Type of Document Dissertation
Author Nesbitt, Jenny Eloise
Author's Email Address jenny.e.nesbitt@gmail.com
URN etd-10082016-093834
Title Oceanic inspiration for biomaterial formation – investigations into biomimetic synthesis and characterization of inorganic oxide materials inspired by sea sponges and diatoms
Degree PhD
Department Chemistry
Advisory Committee
Advisor Name Title
David W. Wright Committee Chair
Charles M. Lukehart Committee Member
Janet E. Macdonald Committee Member
Scott A. Guelcher Committee Member
  • diatoms
  • silica
  • biomimetics
  • nanolithography
Date of Defense 2016-08-12
Availability unrestricted
The work presented in this dissertation focuses on biomimetic studies of two systems of biosilification: a subset of unicellular algae, known as diatoms, and sea sponges.
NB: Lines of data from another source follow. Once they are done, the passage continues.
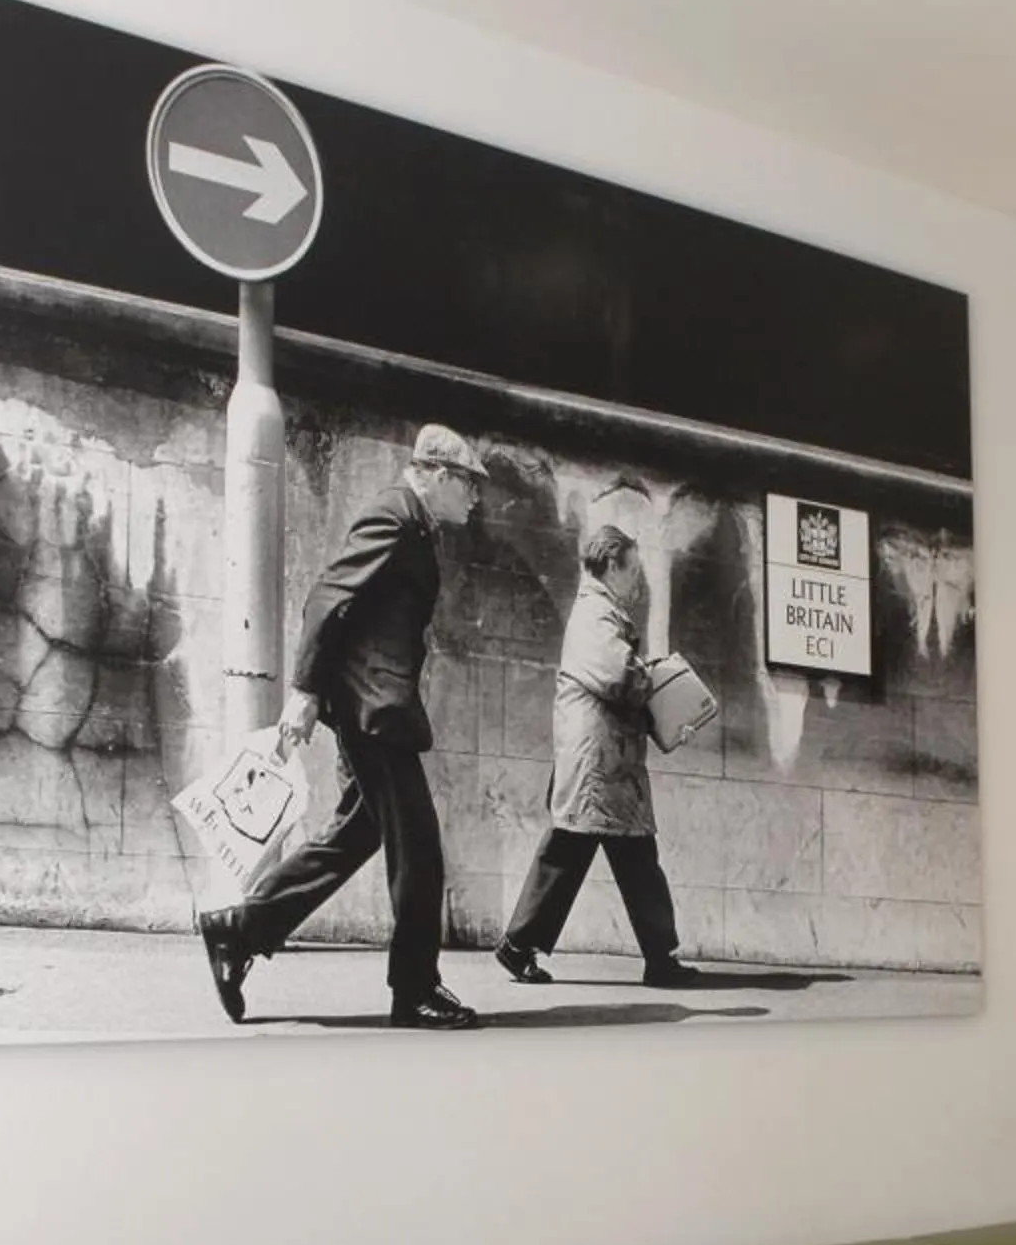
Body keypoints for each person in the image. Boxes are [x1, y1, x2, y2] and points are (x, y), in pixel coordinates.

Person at [196, 425, 486, 1031]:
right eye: (468, 483)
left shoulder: (415, 525)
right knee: (420, 854)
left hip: (374, 707)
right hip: (371, 712)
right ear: (435, 473)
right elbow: (328, 599)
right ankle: (415, 991)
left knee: (353, 838)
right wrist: (303, 692)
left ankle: (238, 930)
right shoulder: (395, 516)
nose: (475, 497)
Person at [494, 524, 707, 989]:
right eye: (633, 570)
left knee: (610, 855)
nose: (637, 581)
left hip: (603, 759)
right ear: (611, 564)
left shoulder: (600, 611)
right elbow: (618, 677)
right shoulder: (595, 612)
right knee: (593, 852)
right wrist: (660, 680)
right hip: (599, 763)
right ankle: (655, 958)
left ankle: (656, 957)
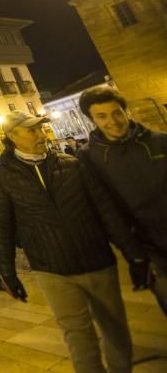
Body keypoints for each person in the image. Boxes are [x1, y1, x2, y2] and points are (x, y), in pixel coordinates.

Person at [0, 111, 148, 373]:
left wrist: (134, 254)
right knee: (77, 335)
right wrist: (7, 272)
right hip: (52, 269)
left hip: (97, 261)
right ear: (11, 136)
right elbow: (2, 225)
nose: (41, 135)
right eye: (32, 130)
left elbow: (104, 210)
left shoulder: (72, 164)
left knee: (115, 329)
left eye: (41, 128)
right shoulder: (1, 176)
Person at [77, 85, 167, 314]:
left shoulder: (159, 141)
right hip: (148, 244)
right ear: (92, 120)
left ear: (125, 111)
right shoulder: (89, 157)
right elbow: (105, 207)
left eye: (116, 112)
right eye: (102, 116)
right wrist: (133, 253)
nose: (113, 121)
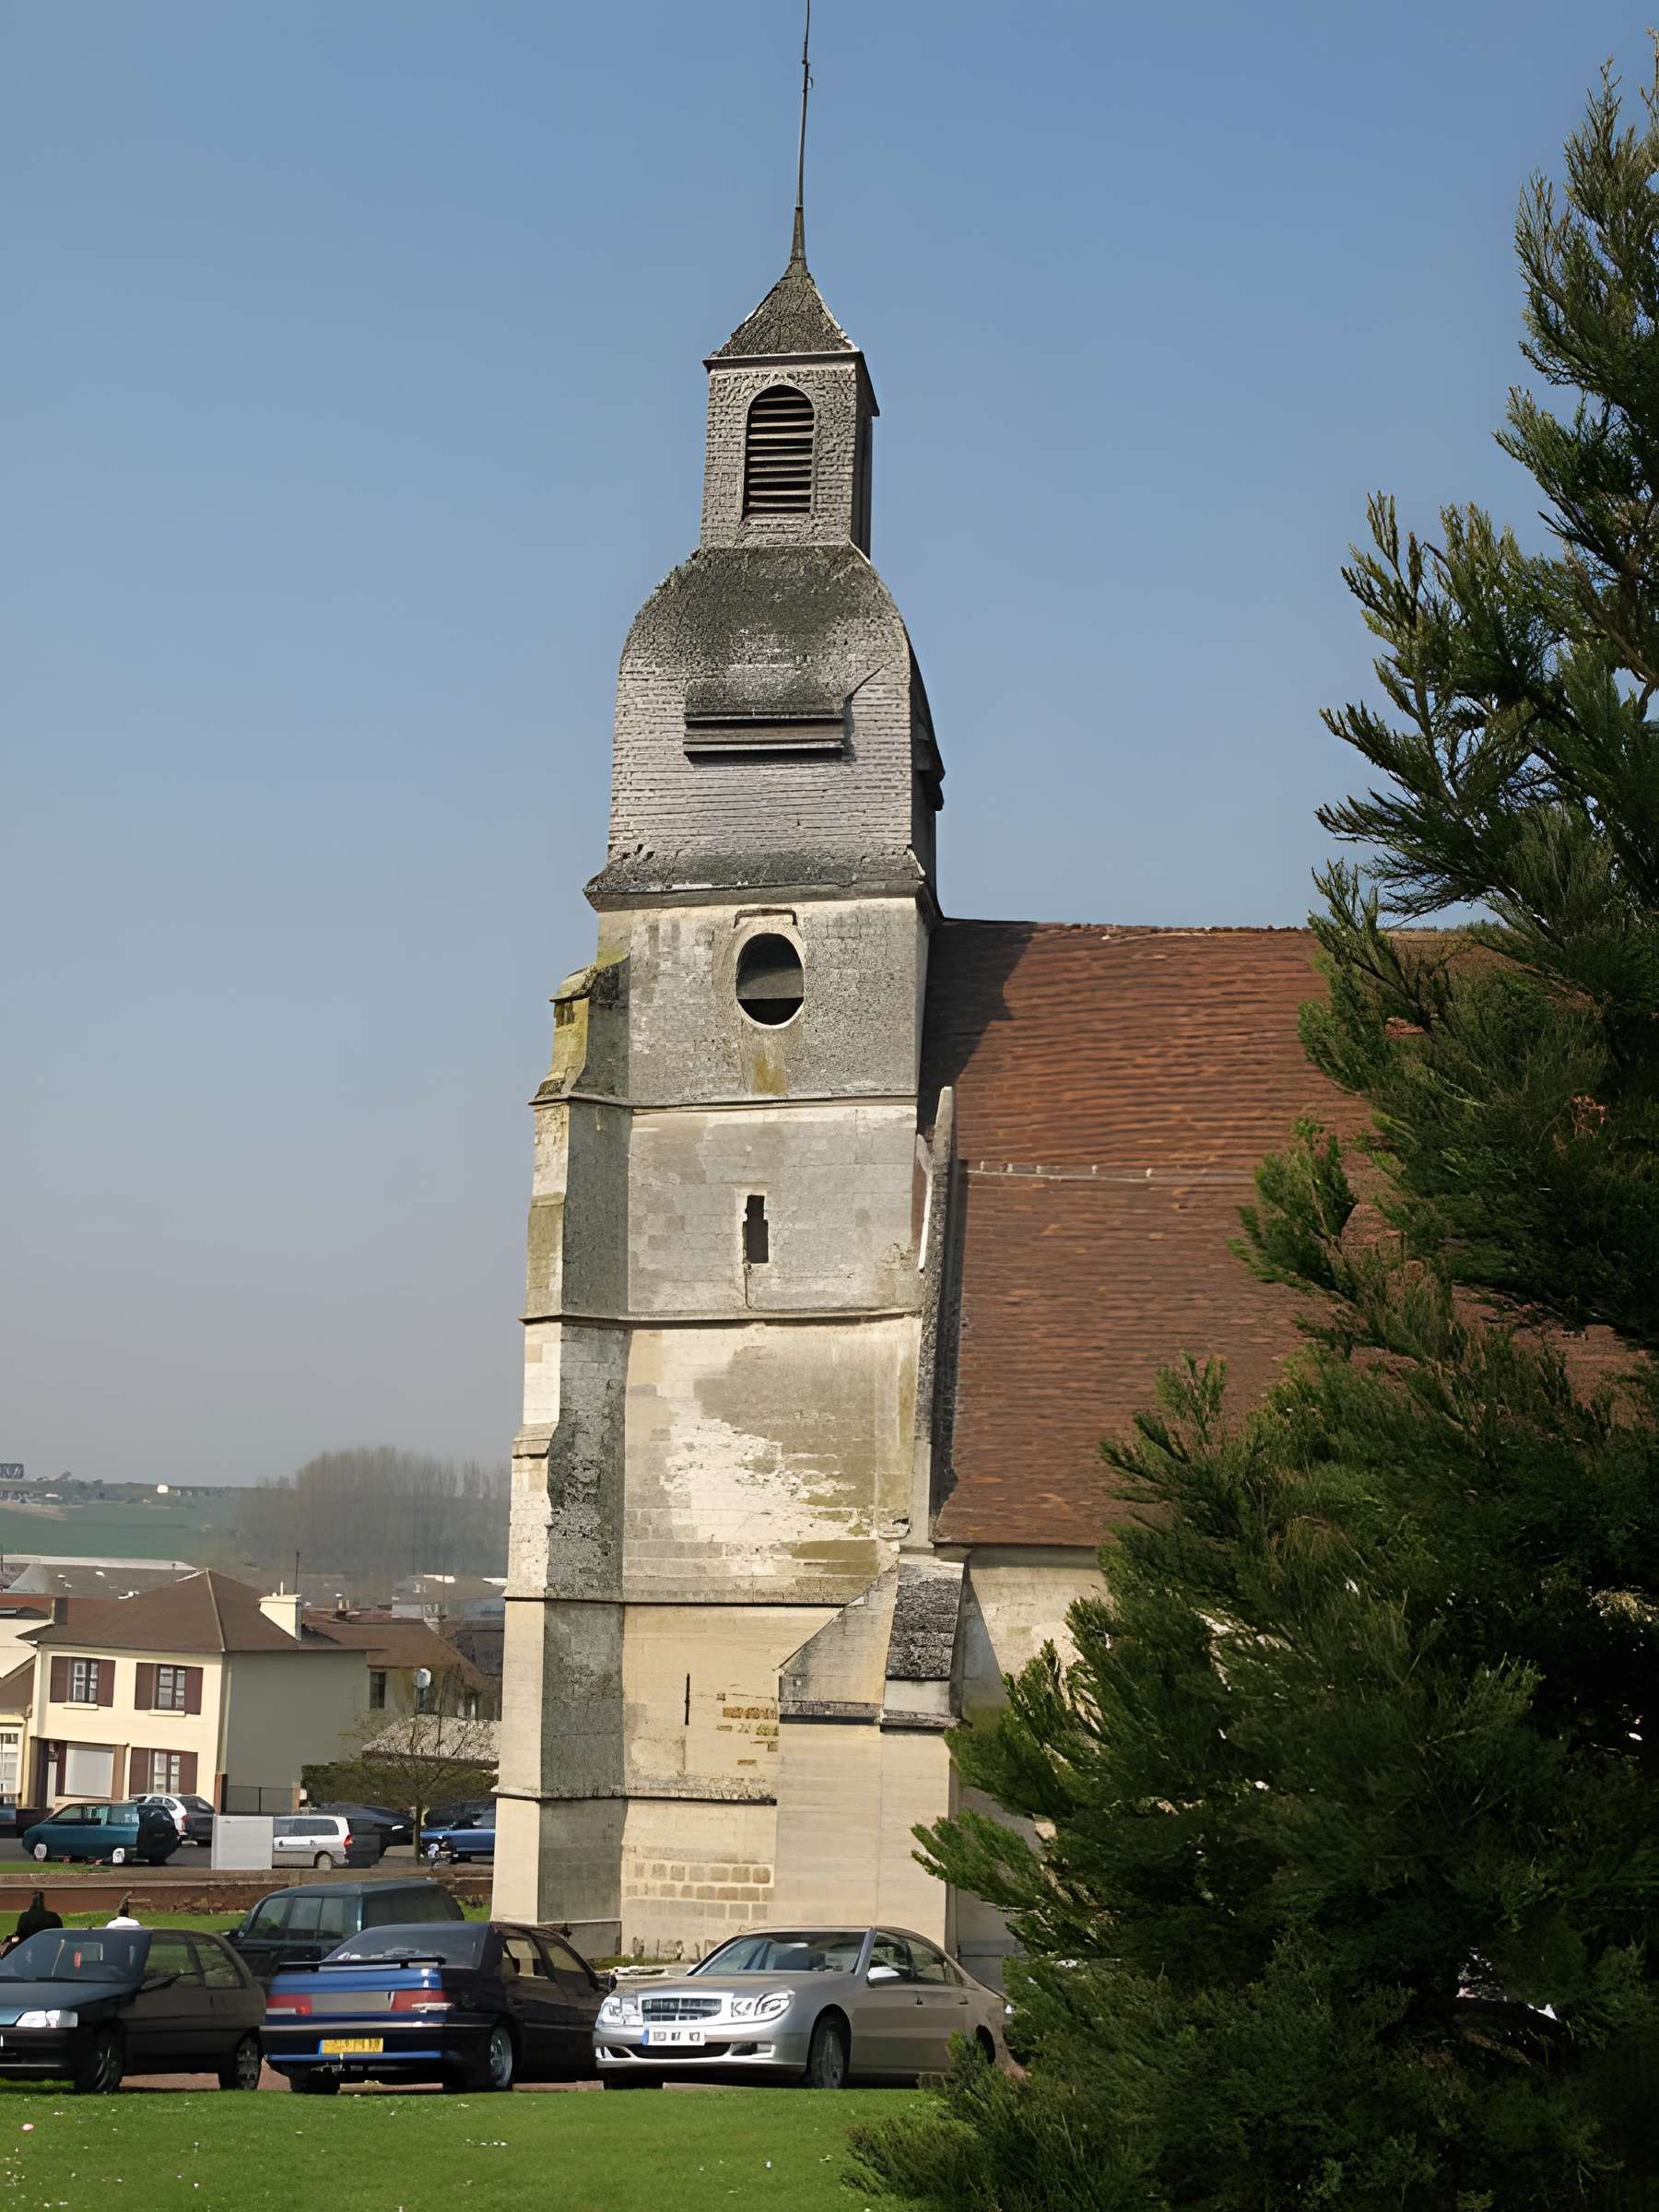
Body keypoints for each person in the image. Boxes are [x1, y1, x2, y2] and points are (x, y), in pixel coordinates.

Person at [3, 1890, 63, 1955]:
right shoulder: (54, 1916)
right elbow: (59, 1934)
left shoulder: (25, 1916)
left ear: (32, 1902)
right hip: (49, 1950)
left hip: (32, 1949)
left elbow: (20, 1934)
Chapter I introduces the topics represented in subsequent chapters, including biomineralization, biosilica deposition in sea sponges, biosilica deposition in diatom cell walls, previous biomimetic work, and typical laboratory-based metal oxide formation. Work in Chapter II describes the development of a library of dendrimer-based biomimics of diatom structure-directing organic material. These dendrimers were studied for their ability to precipitate a variety of in vitro silica and titania morphologies, dependent on electrostatic interactions. In Chapter III, two readily available proteases, trypsin and papain, are investigated as potential biomimics of the silicatein enzyme, found in sea sponges as the only known enzymatic example of biosilica formation. The active sites and 3D structure of each protease was studied for its role in metal oxide precipitation. Chapter IV discusses a bottom up approach to metal oxide patterning without the use of harsh chemicals typically used in lithography. The templating and metal oxide formation are characterized using nano-imaging techniques. Chapter V focuses on the biosilicification process in diatoms, presenting work on developing a screening assay of T. pseudonana, whose genome has been fully sequenced. The purpose of the assay is to determine molecules that probe the silicon metabolic cycle that result in morphological changes to the silica frustule. Progress towards the development of this screen is laid out, including growth optimization, plate processing, and plate analysis using colorimetric and fluorescent silica quantitation, as well as flow cytometry. Finally, in Chapter VI, conclusions and future directions of this field are discussed, both in terms of specific work discussed in this dissertation as well as in broader applications.